Unterstützung kommt von Frank Edeling: „Manchmal mag ich die Zeitung gar nicht mehr lesen, weil immer wieder negative Dinge in den Vordergrund rücken. Dabei hat Hagen so viele schöne Dinge anzubieten“, hat er vor allem die täglichen Wahrheiten aus dem Polizeibericht satt. Widerspruch von Michael Kersting: „Das ist keine Aufgabe von Lokaljournalismus, darum müssen sich originär Stadtmarketing und Tourismus kümmern.“ Dennoch verweist Burkhard Schwemin auf eine politische Verantwortung der Redaktion, Nachrichten über Kriminalität und Verwahrlosungsphänomene in der Stadt nicht allzu hoch zu hängen, um kein wachsendes Negativ-Image zu befördern und somit rechten Kräften Argumente zu liefern.

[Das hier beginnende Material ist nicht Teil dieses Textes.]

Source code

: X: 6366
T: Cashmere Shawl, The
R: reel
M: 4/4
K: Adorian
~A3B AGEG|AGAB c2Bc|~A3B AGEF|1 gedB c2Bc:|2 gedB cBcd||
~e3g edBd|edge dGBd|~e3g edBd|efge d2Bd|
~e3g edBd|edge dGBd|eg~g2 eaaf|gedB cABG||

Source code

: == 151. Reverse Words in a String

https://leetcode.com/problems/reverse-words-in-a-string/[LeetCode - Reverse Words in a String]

„Manchmal mag ich die Zeitung gar nicht mehr lesen, weil immer wieder negative Dinge in den Vordergrund rücken. Dabei hat Hagen so viele schöne Dinge anzubieten“
Konsequente Gangart
Widerspruch kommt dabei von Tobias Kleine. Gerade beim Thema OGS erwarte er, dass die Redaktion bei der Recherche über die Missstände in Hagen noch viel tiefer bohre: „Als Bürger in Hagen würde ich sagen, die aktuelle Entwicklung ist eine Vollkatastrophe, das ist Arbeitsverweigerung der Stadtverwaltung. Da würde ich mir weniger Politness wünschen“, setzt der Familienvater wiederum auf eine konsequentere Gangart der Journalisten.

Unter dem Strich ein inspirierender Abend voller Appelle, Fragen, Anregungen und Aufträge. Eine Begegnung, die zugleich zum Mutmacher für das Redaktionsteam wird, weiter durch intensive Recherche und Faktenchecks eine ausgewogene, sorgfältige Berichterstattung anzustreben, die wahrhaftige Ergebnisse liefert und somit das Vertrauen in professionellen Journalismus und die Lokalberichterstattung – sei es auf Papier, im E-Paper oder als Online-Angebot – jeden Tag aufs Neue rechtfertigt. Die Stadtredaktion fühlt sich diesem Anspruch, der zugleich ein Qualitätsversprechen für die tägliche Arbeit darstellt, auch künftig verpflichtet.